Den Anschluss wollten sie kündigen, haben sie auch gemacht. Und alles weitere da werde ich per Email informiert.

Die Telekom schickte als Reaktion zunächst erst einmal eine Rechnung, wegen der gewünschten Rufnummernmitnahme. Bald 7€ sollen wir zahlen..machen wir doch gerne, liebe Telekom, wenn Du sonst keine Probleme hast.

Nun, bis jetzt hält die Rote Konkurrenz ihre Versprechen, ein wenig übergenau, aber sie hält, was sie zusagt.

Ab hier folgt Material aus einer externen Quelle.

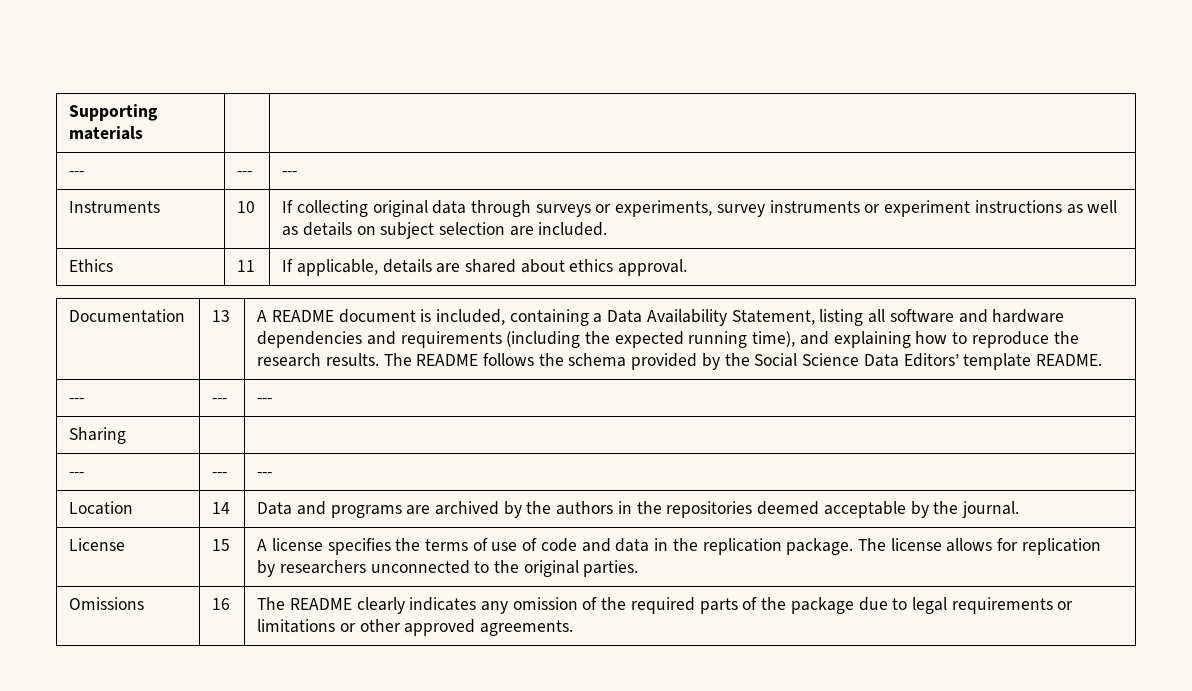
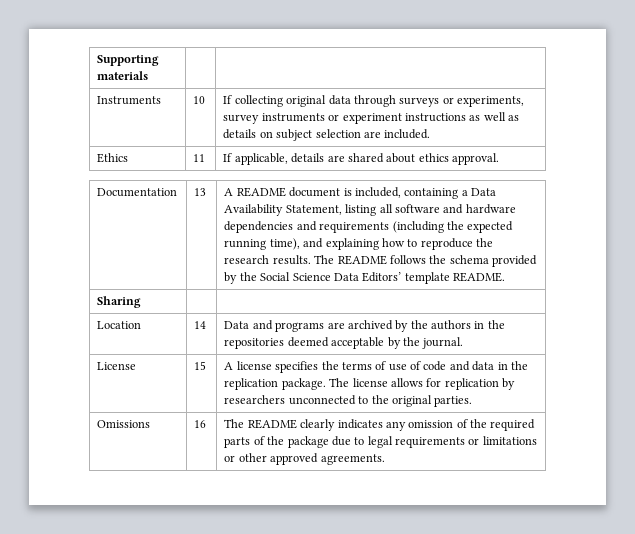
[69,171,85,176] [237,171,253,176] [282,171,298,176] // --- | --- | --- -> (149, 75) none
[69,398,85,403] [212,398,228,403] [257,398,273,403] [69,427,127,444] [69,472,85,477] [212,472,228,477] [257,472,273,477] --- | --- | --- // Sharing | | // --- | --- | --- -> [97,296,142,308] Sharing | |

Der Router, mein „Problemkind“ kam heute. Angekündigt war er für morgen, aber in Ordnung lieber zu früh als zu spät.

Problemkind, weil ich das Teil allein installieren soll. Ist ganz einfach ,meinte die rote Konkurrenz. Misstrauisch bin ich ja immer noch. Obwohl die Gebrauchsanleitung für das Teil mir auch verspricht, es soll einfach sein. Warten wir es ab..

Bis zum August , dann erfolgt die Probe aufs Exempel…

Mit Kennworten war ich ja nie gut, vor allem wenn es sinnlose vom Computer genierte Buchstaben und Zahlen sind, wie bei unserem Modem…ich werde also ein wenig mogeln und das erst einmal aufschreiben und dann per copy und paste…

Die geschäftlichen Anschlüsse werde ich dann vom Techniker einrichten lassen, alles kein Problem für die rote Konkurrenz, meinte sie. Denn die Telekom hat es nun geschafft, das alles wandert…Pech gehabt…wenn man so in seinen altmodischen Vorstellungen längst vergangener Monopole hängt.